Microsoft Defender for Endpoint has introduced a new automatic device isolation capability that disconnects compromised workstations from the network the moment a high-confidence attack is detected, without requiring human intervention. This feature is part of the platform’s broader Automatic Attack Disruption framework. When the system identifies an active ransomware campaign or a sophisticated intrusion, it immediately severs the affected device’s network connections, cutting off the attacker’s access while preserving the device’s communication channel with the Defender for Endpoint service itself. This ensures security analysts continue to receive telemetry and maintain visibility into the compromised machine even during isolation.

How the System Determines Isolation

The isolation trigger relies on Microsoft Defender XDR, which correlates millions of signals across endpoints, identities, email, and SaaS applications to build a single, high-confidence incident view.
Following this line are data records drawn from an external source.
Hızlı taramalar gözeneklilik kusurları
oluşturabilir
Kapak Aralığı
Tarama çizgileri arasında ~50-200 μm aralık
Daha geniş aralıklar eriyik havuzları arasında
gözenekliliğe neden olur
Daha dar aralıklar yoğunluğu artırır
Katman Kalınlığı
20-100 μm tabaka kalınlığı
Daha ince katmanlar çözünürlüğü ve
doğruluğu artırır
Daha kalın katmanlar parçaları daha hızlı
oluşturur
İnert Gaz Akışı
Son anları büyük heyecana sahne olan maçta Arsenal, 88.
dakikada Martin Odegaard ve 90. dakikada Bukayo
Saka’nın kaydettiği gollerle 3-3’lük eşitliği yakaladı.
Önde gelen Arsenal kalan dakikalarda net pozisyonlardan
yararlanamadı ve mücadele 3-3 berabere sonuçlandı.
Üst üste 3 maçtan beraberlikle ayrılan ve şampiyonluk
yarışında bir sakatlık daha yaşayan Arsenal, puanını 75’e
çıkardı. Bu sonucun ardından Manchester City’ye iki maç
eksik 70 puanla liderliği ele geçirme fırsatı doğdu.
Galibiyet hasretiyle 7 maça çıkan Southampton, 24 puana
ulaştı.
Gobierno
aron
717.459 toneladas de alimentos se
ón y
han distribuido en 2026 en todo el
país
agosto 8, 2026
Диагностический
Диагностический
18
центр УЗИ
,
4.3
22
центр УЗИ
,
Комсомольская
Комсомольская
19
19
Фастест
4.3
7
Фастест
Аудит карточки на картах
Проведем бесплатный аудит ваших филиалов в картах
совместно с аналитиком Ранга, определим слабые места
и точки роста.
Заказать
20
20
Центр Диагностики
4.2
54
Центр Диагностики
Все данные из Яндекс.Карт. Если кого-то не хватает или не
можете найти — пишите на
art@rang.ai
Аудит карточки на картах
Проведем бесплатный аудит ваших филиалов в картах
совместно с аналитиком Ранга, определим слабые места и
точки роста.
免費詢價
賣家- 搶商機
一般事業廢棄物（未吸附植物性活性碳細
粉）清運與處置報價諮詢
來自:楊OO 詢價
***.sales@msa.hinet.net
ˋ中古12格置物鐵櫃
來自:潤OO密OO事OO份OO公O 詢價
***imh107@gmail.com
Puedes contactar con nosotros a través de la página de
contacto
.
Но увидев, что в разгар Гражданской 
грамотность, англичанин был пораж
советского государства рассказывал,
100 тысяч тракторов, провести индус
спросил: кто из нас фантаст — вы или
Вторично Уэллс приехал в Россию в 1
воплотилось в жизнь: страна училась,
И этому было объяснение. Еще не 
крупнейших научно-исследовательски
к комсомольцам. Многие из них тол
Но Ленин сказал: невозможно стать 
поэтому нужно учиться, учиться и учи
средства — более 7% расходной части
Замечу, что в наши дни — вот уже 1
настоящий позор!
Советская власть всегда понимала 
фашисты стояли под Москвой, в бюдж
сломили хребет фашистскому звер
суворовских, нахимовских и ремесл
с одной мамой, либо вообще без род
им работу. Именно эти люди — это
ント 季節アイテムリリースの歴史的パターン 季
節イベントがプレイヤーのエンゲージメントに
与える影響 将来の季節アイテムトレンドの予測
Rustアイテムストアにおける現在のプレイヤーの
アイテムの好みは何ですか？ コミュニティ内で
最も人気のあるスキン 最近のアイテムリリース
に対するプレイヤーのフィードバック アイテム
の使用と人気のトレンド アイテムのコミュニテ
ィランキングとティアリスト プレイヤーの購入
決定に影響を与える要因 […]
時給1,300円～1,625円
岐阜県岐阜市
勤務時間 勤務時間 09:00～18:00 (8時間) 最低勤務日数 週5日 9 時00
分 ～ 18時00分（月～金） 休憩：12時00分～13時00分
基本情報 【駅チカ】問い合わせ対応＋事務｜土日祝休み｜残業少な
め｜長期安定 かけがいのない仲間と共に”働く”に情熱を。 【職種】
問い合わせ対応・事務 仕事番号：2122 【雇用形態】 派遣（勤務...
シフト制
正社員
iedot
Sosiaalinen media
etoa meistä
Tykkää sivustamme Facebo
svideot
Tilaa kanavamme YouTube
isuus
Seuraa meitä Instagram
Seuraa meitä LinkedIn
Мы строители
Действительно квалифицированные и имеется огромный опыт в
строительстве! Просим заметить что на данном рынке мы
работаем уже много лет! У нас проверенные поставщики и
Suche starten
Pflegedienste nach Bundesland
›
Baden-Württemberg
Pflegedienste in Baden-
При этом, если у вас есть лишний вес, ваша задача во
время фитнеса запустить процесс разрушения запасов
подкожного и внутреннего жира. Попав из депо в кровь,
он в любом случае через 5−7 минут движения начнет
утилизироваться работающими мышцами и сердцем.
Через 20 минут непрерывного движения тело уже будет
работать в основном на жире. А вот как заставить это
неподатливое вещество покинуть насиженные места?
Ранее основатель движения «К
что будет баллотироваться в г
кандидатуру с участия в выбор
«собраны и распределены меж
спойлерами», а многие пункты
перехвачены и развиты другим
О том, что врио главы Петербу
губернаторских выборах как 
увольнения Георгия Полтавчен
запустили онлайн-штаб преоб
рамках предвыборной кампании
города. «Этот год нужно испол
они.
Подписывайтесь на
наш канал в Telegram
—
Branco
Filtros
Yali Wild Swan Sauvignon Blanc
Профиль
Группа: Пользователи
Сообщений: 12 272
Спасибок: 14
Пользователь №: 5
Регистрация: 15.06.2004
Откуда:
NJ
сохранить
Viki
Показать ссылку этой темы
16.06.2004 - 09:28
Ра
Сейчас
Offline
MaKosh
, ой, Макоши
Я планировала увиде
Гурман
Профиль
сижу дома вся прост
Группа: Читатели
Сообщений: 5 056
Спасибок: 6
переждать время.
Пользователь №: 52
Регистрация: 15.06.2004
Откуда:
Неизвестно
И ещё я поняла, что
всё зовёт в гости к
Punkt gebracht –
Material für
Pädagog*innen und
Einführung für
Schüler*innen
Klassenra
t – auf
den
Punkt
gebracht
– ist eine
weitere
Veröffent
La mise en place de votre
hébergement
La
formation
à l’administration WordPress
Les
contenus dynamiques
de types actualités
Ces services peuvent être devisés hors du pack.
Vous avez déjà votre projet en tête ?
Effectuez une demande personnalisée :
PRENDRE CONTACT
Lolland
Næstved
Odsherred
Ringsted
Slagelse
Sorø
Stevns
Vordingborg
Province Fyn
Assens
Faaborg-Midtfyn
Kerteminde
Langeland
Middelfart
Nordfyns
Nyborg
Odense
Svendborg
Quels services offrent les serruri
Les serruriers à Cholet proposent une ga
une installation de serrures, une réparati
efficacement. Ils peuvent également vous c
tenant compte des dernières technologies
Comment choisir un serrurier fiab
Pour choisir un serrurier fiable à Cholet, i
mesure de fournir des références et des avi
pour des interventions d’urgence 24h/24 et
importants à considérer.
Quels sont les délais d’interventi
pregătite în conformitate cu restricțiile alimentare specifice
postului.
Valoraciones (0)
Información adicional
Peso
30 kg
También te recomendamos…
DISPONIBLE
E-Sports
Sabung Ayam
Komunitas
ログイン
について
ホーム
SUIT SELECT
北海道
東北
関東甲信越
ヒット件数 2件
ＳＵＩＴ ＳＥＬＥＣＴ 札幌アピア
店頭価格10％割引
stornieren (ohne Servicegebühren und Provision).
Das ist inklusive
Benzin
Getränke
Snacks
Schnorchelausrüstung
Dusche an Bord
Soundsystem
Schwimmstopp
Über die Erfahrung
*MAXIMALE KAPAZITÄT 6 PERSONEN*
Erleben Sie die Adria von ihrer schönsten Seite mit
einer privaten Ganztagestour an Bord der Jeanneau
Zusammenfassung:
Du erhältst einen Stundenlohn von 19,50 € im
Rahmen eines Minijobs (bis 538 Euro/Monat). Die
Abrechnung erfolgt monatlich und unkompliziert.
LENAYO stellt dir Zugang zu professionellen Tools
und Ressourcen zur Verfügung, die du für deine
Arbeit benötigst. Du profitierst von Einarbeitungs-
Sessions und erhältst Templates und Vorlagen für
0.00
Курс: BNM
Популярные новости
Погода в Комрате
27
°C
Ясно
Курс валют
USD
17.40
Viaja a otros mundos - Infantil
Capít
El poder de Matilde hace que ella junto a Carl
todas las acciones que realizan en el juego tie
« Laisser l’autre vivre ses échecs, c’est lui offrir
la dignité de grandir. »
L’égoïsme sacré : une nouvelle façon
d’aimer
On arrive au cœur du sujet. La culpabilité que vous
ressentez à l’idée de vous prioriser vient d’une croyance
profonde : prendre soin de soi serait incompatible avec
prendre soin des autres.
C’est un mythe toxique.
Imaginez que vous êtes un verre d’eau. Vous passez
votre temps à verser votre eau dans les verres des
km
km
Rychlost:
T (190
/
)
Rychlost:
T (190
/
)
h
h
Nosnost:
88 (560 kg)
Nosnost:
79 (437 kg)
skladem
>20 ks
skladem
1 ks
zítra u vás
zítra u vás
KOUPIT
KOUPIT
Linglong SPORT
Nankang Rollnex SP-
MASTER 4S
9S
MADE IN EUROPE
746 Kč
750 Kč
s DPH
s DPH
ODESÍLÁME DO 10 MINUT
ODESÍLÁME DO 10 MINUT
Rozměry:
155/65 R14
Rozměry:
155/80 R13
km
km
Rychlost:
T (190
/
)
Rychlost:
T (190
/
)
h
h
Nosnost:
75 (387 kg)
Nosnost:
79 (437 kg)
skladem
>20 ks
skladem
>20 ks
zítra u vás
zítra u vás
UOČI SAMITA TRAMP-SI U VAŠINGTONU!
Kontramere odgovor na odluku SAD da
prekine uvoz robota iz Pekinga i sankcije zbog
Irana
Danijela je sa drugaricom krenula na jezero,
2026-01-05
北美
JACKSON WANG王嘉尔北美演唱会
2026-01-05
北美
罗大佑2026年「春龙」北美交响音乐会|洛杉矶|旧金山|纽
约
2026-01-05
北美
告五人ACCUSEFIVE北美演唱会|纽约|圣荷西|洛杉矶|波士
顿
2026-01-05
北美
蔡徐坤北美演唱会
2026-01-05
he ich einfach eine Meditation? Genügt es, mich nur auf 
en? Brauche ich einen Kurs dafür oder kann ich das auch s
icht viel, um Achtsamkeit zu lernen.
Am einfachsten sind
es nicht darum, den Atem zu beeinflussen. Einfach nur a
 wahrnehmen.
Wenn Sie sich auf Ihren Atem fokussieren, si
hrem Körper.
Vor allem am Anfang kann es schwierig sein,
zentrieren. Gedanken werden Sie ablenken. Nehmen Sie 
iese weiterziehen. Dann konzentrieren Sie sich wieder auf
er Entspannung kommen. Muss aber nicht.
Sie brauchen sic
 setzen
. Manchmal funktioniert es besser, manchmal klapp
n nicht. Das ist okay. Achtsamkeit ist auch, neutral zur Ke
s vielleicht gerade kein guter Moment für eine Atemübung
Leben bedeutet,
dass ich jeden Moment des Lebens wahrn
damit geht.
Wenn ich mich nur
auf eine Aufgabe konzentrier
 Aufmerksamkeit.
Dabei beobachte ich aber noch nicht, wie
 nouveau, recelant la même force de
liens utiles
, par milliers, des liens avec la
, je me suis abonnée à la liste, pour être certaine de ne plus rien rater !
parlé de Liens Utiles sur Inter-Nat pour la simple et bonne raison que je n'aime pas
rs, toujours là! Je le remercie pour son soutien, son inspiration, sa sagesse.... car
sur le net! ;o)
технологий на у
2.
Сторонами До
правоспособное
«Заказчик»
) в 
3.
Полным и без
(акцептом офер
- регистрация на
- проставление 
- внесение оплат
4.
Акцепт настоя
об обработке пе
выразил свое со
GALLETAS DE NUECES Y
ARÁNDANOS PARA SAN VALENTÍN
Once an active attack such as ransomware propagation is confirmed with sufficient confidence, the system automatically triggers containment actions at the incident level, not just the alert level. For device isolation, Defender for Endpoint disconnects the compromised asset from the broader network, preventing the attacker from using it as a launchpad for lateral movement, data exfiltration, or ransomware deployment to adjacent systems. The scope is limited to specific devices involved in the incident, minimizing collateral disruption to business operations.

Safeguards and Operational Boundaries

Microsoft has embedded several safeguards to prevent isolation from becoming an operational bottleneck. Containment is time limited and automatically reversed after a defined window, ensuring devices are not permanently cut off. Security teams can manually release isolation at any point after completing investigation and remediation steps. The capability currently targets end-user workstations onboarded and managed by Microsoft Defender for Endpoint. It does not apply to servers or unmanaged devices under the current scope of this feature.